Larvae of spring floodwater mosquitoes hatch from the eggs in late March, in pools of water formed by melted snow in the woods. The eggs occur in the leaf litter at the bottom of the pools. These larvae develop slowly because of low water temperatures, and emerge as adults in May, before the pools dry up. The female spring floodwater mosquitoes can be very long-lived, and may bite several times. They lay eggs in the woods where they will be flooded the following year. Spring floodwater mosquitoes have only one generation per year, so even if these eggs are flooded by summer rains, they will not hatch until the following spring. The species names of some spring floodwater mosquitoes are: Aedes stimulans, Aedes excrucians, Aedes provocans, and Aedes canadensis. There are several other species as well, but they all share the same type of life history pattern.
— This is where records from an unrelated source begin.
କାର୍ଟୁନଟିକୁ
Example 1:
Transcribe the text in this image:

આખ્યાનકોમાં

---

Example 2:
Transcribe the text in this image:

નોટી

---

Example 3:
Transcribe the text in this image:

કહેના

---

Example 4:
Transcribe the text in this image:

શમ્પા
Summer floodwater mosquitoes include several of our most common pest mosquitoes in Michigan, such as Aedes vexans, Aedes trivittatus, and Aedes sticticus. The Psorophora mosquitoes are also in this group; they include the woodland nuisance Ps. ferox and Michigan’s largest mosquito Ps. ciliata. Both Aedes and Psorophora larvae hatch from eggs after rainfall in the summer (usually 1 inch or greater) in shallow flooded areas such as meadows, floodplains, woodlots, roadside ditches, highway right-of-ways, tire tracks, and cow hoof prints. The larvae develop very quickly (7-10 days) and several generations may occur each summer depending upon the frequency and intensity of rainfall. For any given summer, it is hard to predict in advance how bad the summer mosquitoes will be, because it’s difficult to predict rainfall.
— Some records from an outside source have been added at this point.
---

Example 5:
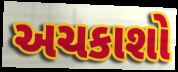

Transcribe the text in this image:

અચકાશો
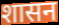
शासन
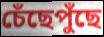
চেঁছেপুঁছে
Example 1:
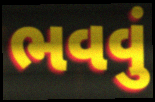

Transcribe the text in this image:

ભવવું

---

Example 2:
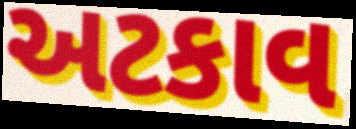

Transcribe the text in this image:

અટકાવ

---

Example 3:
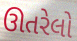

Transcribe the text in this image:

ઊતરેલો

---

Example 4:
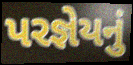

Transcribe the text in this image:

પરજ્ઞેયનું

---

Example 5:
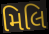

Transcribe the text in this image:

મિલિ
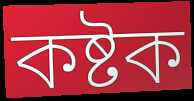
কষ্টক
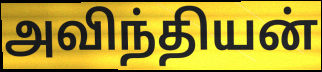
அவிந்தியன்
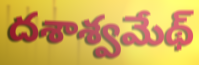
దశాశ్వమేథ్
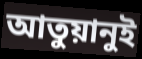
আতুয়ানুই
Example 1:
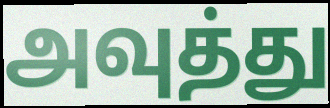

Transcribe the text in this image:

அவுத்து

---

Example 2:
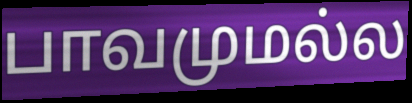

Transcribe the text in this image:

பாவமுமல்ல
Artificial container/tree hole mosquitoes not only make use of natural tree holes but also breed in discarded tires, rain buckets, or anything that may hold water. The most common species in Michigan are the native Aedes triseriatus and the exotic Aedes japonicus. The eggs are often laid on the habitat walls just above the water-line. When the next rain event occurs the eggs become submerged and hatch shortly thereafter. These species are capable of many generations per season. One may also find that several Anopheles and Culex species may occasionally lay their eggs in these habitats. The type of species found in the container is often dictated by the location and water quality of the container. Ae. triseriatus and Ae. japonicus will often be found in wooded habitats, whereas Cx. pipiens will often be present in those containers with rather organic water located in an open yard setting.